Top of Data provided

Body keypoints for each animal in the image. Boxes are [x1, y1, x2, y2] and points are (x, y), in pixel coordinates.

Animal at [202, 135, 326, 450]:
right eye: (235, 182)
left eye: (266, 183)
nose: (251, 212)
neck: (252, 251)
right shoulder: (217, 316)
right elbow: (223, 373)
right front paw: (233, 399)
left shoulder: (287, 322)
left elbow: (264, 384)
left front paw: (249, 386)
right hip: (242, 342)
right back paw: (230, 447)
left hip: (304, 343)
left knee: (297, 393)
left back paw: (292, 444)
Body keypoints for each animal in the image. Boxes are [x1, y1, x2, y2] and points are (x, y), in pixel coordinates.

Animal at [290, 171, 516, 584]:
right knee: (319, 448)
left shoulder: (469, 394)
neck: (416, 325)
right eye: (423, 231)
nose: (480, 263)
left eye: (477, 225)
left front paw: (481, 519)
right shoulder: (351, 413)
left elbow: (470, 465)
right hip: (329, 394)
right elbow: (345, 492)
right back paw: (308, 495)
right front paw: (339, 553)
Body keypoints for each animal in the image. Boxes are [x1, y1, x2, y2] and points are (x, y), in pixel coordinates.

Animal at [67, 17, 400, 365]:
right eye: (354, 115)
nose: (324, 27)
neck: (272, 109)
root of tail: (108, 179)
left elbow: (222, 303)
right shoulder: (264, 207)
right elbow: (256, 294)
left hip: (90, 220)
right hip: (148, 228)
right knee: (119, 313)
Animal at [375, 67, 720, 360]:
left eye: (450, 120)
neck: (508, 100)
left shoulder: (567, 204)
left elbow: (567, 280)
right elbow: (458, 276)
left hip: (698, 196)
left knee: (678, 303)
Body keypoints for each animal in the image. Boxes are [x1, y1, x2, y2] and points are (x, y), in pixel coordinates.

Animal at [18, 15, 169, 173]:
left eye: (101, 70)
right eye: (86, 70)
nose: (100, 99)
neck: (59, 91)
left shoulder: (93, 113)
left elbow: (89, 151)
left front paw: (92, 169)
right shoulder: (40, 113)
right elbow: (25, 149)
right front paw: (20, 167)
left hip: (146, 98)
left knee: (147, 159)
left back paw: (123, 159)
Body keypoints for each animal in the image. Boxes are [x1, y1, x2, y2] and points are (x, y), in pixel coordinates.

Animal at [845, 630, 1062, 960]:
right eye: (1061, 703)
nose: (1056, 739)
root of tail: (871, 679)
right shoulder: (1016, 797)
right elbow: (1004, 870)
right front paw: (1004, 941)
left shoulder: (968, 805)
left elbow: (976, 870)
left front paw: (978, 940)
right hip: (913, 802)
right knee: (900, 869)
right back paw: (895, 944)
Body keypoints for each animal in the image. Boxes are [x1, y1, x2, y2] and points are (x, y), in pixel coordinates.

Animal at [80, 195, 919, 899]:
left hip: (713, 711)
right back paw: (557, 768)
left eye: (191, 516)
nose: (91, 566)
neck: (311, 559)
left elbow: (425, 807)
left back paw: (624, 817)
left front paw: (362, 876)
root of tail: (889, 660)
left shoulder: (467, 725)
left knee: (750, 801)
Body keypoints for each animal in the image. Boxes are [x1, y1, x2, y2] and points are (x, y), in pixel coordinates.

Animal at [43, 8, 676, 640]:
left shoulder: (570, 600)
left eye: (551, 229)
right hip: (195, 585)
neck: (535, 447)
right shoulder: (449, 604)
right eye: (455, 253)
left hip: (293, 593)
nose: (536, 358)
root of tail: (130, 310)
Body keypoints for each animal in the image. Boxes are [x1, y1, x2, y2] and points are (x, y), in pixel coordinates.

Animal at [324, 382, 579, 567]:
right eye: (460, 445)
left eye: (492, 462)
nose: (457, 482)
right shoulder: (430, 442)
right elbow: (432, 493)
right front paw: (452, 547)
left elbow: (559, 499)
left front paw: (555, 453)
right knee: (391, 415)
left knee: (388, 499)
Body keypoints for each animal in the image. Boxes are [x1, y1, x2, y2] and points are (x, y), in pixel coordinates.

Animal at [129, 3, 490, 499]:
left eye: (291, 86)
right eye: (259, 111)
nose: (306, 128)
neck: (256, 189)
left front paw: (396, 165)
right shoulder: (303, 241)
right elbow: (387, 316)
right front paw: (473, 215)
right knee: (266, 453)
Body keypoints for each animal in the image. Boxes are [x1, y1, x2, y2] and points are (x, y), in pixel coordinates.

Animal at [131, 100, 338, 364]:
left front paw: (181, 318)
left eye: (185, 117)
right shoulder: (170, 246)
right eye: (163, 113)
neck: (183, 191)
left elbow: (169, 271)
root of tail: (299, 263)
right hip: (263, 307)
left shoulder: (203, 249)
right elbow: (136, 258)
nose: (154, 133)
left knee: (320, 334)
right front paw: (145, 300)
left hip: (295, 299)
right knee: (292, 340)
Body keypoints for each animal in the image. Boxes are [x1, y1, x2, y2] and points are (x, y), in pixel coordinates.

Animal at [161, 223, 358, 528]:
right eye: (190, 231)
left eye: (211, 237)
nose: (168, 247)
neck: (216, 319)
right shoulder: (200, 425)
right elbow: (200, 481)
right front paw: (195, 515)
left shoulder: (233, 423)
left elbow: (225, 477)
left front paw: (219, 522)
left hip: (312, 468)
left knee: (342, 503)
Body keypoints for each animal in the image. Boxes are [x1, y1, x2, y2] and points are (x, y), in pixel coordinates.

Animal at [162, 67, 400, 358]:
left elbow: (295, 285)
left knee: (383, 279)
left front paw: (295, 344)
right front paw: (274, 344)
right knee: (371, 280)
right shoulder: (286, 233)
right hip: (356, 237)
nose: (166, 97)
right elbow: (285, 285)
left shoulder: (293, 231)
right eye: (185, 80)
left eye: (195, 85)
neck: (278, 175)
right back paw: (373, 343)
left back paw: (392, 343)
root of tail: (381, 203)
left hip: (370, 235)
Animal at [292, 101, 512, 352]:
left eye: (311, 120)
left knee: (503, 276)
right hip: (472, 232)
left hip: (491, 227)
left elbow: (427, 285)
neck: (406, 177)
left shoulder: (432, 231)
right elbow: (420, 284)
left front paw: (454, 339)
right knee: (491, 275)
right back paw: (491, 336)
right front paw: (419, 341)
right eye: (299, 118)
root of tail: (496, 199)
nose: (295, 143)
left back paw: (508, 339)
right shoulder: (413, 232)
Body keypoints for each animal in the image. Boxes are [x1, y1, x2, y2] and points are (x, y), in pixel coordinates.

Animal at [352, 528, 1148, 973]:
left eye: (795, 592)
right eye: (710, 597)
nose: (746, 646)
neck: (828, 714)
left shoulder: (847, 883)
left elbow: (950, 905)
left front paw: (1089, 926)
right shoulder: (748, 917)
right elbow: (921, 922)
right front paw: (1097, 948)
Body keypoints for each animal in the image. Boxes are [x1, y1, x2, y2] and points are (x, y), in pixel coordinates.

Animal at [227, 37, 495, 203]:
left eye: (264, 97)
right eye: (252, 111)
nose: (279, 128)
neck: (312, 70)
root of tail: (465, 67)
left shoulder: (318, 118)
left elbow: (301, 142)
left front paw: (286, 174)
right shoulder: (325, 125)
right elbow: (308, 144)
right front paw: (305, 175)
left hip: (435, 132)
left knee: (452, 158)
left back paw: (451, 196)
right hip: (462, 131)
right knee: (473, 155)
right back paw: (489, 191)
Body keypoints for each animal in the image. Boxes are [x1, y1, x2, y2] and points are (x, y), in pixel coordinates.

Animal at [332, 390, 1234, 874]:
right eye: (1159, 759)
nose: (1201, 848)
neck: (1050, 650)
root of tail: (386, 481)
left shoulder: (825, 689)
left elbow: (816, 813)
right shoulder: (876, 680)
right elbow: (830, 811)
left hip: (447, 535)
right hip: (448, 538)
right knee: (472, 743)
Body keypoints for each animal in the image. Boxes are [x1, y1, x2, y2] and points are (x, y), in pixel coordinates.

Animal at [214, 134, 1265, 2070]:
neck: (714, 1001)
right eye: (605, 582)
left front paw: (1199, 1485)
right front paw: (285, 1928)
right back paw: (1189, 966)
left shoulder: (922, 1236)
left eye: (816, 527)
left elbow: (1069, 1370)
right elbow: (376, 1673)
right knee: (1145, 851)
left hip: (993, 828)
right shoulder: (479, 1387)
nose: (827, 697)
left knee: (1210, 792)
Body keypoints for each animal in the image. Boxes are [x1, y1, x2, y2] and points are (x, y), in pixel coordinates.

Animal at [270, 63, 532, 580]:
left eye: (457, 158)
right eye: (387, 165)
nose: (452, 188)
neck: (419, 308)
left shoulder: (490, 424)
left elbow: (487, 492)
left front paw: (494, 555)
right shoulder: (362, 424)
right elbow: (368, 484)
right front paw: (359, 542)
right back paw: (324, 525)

Bottom of Data provided

-- What is needed --
The lines above starting at the one that contains "right back paw: (1189, 966)" and ending at the one that contains "left knee: (1210, 792)" must be transcribed exactly, and no other lines may appear.

-- Finished exercise --
right back paw: (1189, 966)
left shoulder: (922, 1236)
left eye: (816, 527)
left elbow: (1069, 1370)
right elbow: (376, 1673)
right knee: (1145, 851)
left hip: (993, 828)
right shoulder: (479, 1387)
nose: (827, 697)
left knee: (1210, 792)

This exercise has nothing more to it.